- [Challenge]: Write out every line of the material below, keeping each character unchanged.

(Raw records)
▶

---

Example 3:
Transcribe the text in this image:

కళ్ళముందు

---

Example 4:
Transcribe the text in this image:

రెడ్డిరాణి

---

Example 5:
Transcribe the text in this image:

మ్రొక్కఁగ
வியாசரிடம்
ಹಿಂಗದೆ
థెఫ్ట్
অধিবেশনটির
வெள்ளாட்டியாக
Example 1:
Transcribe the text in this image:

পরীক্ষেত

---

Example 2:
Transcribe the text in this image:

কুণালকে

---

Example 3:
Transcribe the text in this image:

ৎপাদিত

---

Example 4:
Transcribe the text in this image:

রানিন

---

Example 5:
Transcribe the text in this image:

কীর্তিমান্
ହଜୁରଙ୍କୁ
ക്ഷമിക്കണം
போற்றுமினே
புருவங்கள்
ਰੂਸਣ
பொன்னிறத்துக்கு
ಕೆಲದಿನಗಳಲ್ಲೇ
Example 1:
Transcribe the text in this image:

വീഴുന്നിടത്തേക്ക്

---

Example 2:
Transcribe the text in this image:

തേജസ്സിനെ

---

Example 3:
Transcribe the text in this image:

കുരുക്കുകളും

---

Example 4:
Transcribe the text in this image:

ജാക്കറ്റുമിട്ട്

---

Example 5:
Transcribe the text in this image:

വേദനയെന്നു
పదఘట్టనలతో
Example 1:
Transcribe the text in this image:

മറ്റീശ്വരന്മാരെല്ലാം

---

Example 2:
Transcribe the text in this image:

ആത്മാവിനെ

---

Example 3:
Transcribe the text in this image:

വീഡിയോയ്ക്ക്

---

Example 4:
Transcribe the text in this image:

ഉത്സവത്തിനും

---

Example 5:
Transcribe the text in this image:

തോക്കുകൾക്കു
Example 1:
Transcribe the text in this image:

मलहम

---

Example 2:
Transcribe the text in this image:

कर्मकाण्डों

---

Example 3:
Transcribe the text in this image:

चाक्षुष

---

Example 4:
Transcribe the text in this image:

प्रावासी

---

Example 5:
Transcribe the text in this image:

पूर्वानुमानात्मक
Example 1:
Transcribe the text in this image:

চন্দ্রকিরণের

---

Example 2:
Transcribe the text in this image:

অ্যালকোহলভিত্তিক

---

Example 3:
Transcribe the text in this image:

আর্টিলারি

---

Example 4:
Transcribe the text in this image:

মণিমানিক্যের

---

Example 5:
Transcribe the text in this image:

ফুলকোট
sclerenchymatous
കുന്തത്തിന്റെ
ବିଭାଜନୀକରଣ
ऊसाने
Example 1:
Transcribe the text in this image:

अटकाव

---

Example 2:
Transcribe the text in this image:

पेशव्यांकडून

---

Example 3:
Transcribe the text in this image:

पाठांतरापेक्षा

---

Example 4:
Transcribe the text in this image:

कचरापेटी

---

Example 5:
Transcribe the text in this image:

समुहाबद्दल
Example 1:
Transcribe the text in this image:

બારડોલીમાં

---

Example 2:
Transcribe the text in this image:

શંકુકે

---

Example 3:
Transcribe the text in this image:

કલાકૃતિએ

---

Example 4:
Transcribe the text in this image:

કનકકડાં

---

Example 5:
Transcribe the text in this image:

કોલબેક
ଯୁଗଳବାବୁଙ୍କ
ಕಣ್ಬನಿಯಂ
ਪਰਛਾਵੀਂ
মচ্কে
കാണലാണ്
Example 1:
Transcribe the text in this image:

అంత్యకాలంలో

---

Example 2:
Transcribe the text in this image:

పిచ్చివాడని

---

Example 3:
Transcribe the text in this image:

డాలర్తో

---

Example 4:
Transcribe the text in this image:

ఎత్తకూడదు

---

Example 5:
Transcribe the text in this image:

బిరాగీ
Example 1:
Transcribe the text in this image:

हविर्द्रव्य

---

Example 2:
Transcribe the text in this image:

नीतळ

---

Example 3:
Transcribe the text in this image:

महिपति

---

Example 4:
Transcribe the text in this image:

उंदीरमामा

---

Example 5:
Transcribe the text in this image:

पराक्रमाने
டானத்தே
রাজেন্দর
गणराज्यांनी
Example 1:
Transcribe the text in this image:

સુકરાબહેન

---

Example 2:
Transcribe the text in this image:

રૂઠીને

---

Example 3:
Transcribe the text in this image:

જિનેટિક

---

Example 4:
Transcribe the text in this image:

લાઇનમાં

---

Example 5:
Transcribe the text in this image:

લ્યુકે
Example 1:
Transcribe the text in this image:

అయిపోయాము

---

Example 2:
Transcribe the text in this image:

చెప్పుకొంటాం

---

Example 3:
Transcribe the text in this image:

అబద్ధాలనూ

◀

- [Task response]:
---

Example 3:
Transcribe the text in this image:

కళ్ళముందు

---

Example 4:
Transcribe the text in this image:

రెడ్డిరాణి

---

Example 5:
Transcribe the text in this image:

మ్రొక్కఁగ
வியாசரிடம்
ಹಿಂಗದೆ
థెఫ్ట్
অধিবেশনটির
வெள்ளாட்டியாக
Example 1:
Transcribe the text in this image:

পরীক্ষেত

---

Example 2:
Transcribe the text in this image:

কুণালকে

---

Example 3:
Transcribe the text in this image:

ৎপাদিত

---

Example 4:
Transcribe the text in this image:

রানিন

---

Example 5:
Transcribe the text in this image:

কীর্তিমান্
ହଜୁରଙ୍କୁ
ക്ഷമിക്കണം
போற்றுமினே
புருவங்கள்
ਰੂਸਣ
பொன்னிறத்துக்கு
ಕೆಲದಿನಗಳಲ್ಲೇ
Example 1:
Transcribe the text in this image:

വീഴുന്നിടത്തേക്ക്

---

Example 2:
Transcribe the text in this image:

തേജസ്സിനെ

---

Example 3:
Transcribe the text in this image:

കുരുക്കുകളും

---

Example 4:
Transcribe the text in this image:

ജാക്കറ്റുമിട്ട്

---

Example 5:
Transcribe the text in this image:

വേദനയെന്നു
పదఘట్టనలతో
Example 1:
Transcribe the text in this image:

മറ്റീശ്വരന്മാരെല്ലാം

---

Example 2:
Transcribe the text in this image:

ആത്മാവിനെ

---

Example 3:
Transcribe the text in this image:

വീഡിയോയ്ക്ക്

---

Example 4:
Transcribe the text in this image:

ഉത്സവത്തിനും

---

Example 5:
Transcribe the text in this image:

തോക്കുകൾക്കു
Example 1:
Transcribe the text in this image:

मलहम

---

Example 2:
Transcribe the text in this image:

कर्मकाण्डों

---

Example 3:
Transcribe the text in this image:

चाक्षुष

---

Example 4:
Transcribe the text in this image:

प्रावासी

---

Example 5:
Transcribe the text in this image:

पूर्वानुमानात्मक
Example 1:
Transcribe the text in this image:

চন্দ্রকিরণের

---

Example 2:
Transcribe the text in this image:

অ্যালকোহলভিত্তিক

---

Example 3:
Transcribe the text in this image:

আর্টিলারি

---

Example 4:
Transcribe the text in this image:

মণিমানিক্যের

---

Example 5:
Transcribe the text in this image:

ফুলকোট
sclerenchymatous
കുന്തത്തിന്റെ
ବିଭାଜନୀକରଣ
ऊसाने
Example 1:
Transcribe the text in this image:

अटकाव

---

Example 2:
Transcribe the text in this image:

पेशव्यांकडून

---

Example 3:
Transcribe the text in this image:

पाठांतरापेक्षा

---

Example 4:
Transcribe the text in this image:

कचरापेटी

---

Example 5:
Transcribe the text in this image:

समुहाबद्दल
Example 1:
Transcribe the text in this image:

બારડોલીમાં

---

Example 2:
Transcribe the text in this image:

શંકુકે

---

Example 3:
Transcribe the text in this image:

કલાકૃતિએ

---

Example 4:
Transcribe the text in this image:

કનકકડાં

---

Example 5:
Transcribe the text in this image:

કોલબેક
ଯୁଗଳବାବୁଙ୍କ
ಕಣ್ಬನಿಯಂ
ਪਰਛਾਵੀਂ
মচ্কে
കാണലാണ്
Example 1:
Transcribe the text in this image:

అంత్యకాలంలో

---

Example 2:
Transcribe the text in this image:

పిచ్చివాడని

---

Example 3:
Transcribe the text in this image:

డాలర్తో

---

Example 4:
Transcribe the text in this image:

ఎత్తకూడదు

---

Example 5:
Transcribe the text in this image:

బిరాగీ
Example 1:
Transcribe the text in this image:

हविर्द्रव्य

---

Example 2:
Transcribe the text in this image:

नीतळ

---

Example 3:
Transcribe the text in this image:

महिपति

---

Example 4:
Transcribe the text in this image:

उंदीरमामा

---

Example 5:
Transcribe the text in this image:

पराक्रमाने
டானத்தே
রাজেন্দর
गणराज्यांनी
Example 1:
Transcribe the text in this image:

સુકરાબહેન

---

Example 2:
Transcribe the text in this image:

રૂઠીને

---

Example 3:
Transcribe the text in this image:

જિનેટિક

---

Example 4:
Transcribe the text in this image:

લાઇનમાં

---

Example 5:
Transcribe the text in this image:

લ્યુકે
Example 1:
Transcribe the text in this image:

అయిపోయాము

---

Example 2:
Transcribe the text in this image:

చెప్పుకొంటాం

---

Example 3:
Transcribe the text in this image:

అబద్ధాలనూ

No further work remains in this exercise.